Accueil > Actualité ciné > Critique > Predators mardi 13 juillet 2010

Critique Predators

La traque de trop, par Stéphane Caillet

Predators

réalisé par Nimród Antal

Troisième épisode de la saga Predator, ce film produit et écrit par Robert Rodriguez est un beau navet, comme il en pousse beaucoup dans le « cinéma fantastique » actuel. Le problème de cette licence provient de son manque d’originalité : dans les mains d’un réalisateur médiocre, son dispositif scénaristique devient rapidement lassant. Si Nimród Antal est un faiseur honorable, il manque outrageusement de personnalité. Difficile de succéder à John McTiernan.

En 1987, John McTiernan réalisait Predator, une fusion intéressante de plusieurs genres, de la science-fiction au slasher, utilisant à merveille le charisme dantesque d’un Arnold Schwarzenegger en pleine ascension. Cette œuvre fantastique phare des années 1980 transfigure un récit basique : un groupe de mercenaires se faisant traquer et massacrer par une force extra-terrestre. En utilisant toutes les possibilités de l’espace, du hors-champ et du mouvement, la réalisation de McTiernan épouse de façon symbiotique la jungle filmée. Le danger semble provenir de chaque recoin d’un lieu hautement hostile et oppressant. Souhaitant exploiter la réussite esthétique de cette nouvelle licence, les producteurs se sont malheureusement évertués à la vider de tout son sens pour engranger un maximum de profit : une série B anecdotique (le second opus) et deux cross-overs calamiteux, qui opposent les chasseurs d’hommes aux xénomorphes de la saga Alien.

Ce troisième épisode, scénarisé et produit par Robert Rodriguez, grand fan de la saga, tente de relever le niveau en revenant aux fondements du premier film.
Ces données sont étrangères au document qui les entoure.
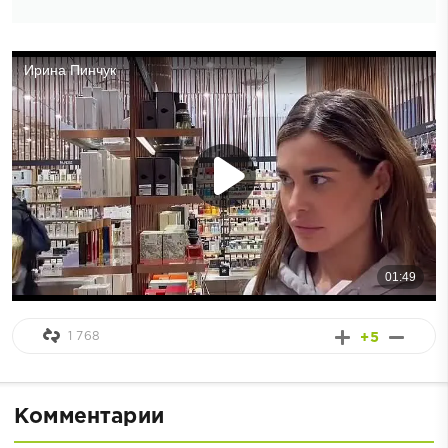
1 768
+5
Комментарии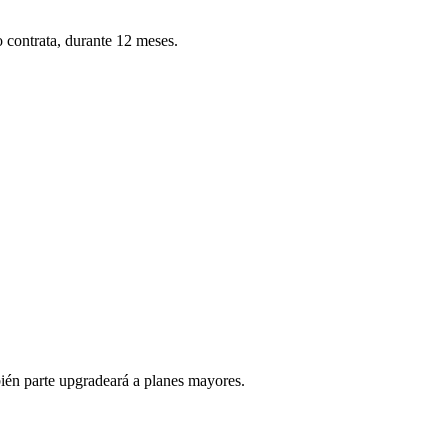
o contrata, durante
12
meses.
bién parte upgradeará a planes mayores.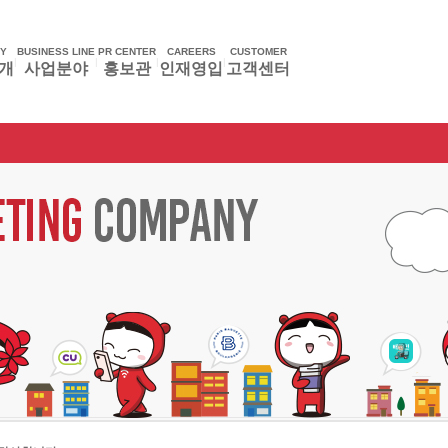
Y
BUSINESS LINE
PR CENTER
CAREERS
CUSTOMER
|
|
|
|
개
사업분야
홍보관
인재영입
고객센터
Le récit en reprend les grandes lignes : des individus armés se voient téléportés dans la jungle menaçante d’une planète lointaine, véritable terrain de chasse pour nos tueurs extra-terrestres. Si cette volonté de s’inspirer de l’œuvre originelle part d’une bonne intention, elle pose rapidement problème : le Hongrois Nimród Antal (auteur de Blindés) se contente de copier laborieusement la mise en scène de McTiernan, sans donner une quelconque ampleur aux espaces filmés. Tout est prévisible et outrageusement montré, le hors-champs étant peu utilisé. Cette production a pour unique dessein de rassurer les fans en les abreuvant de références esthétiques et scénaristiques rappelant avec insistance l’œuvre première. Elle s’inscrit dans cette vague actuelle de remake/reboot de films des années 1980, qui servent à renflouer les caisses des Studios. Les réalisateurs choisis sont, comme ici, des yes men facilement malléables, qui remplissent platement le cahier des charges pour ne pas déstabiliser un public méprisé.

S’embourbant dans les chemins pris par d’autres séries horrifiques (Vendredi 13), cette saga souffre d’un dispositif – traque/tuerie – peu viable sur plusieurs films. Predators n’est qu’un petit slasher paresseux, où l’on attend en dilettante les séquences gores. La présence surprenante d’Adrien Brody au casting ne suffit pas à masquer l’amateurisme d’un produit qui a été écrit et tourné à la va-vite – la Rodriguez touch. L’acteur, peu impliqué, surjoue le tueur d’élite au ton empli de testostérones. Le ridicule des personnages secondaires et l’absurdité du twist final confirment davantage le fond Z d’une production dont la conclusion annonce un quatrième chapitre : le pire semble à venir.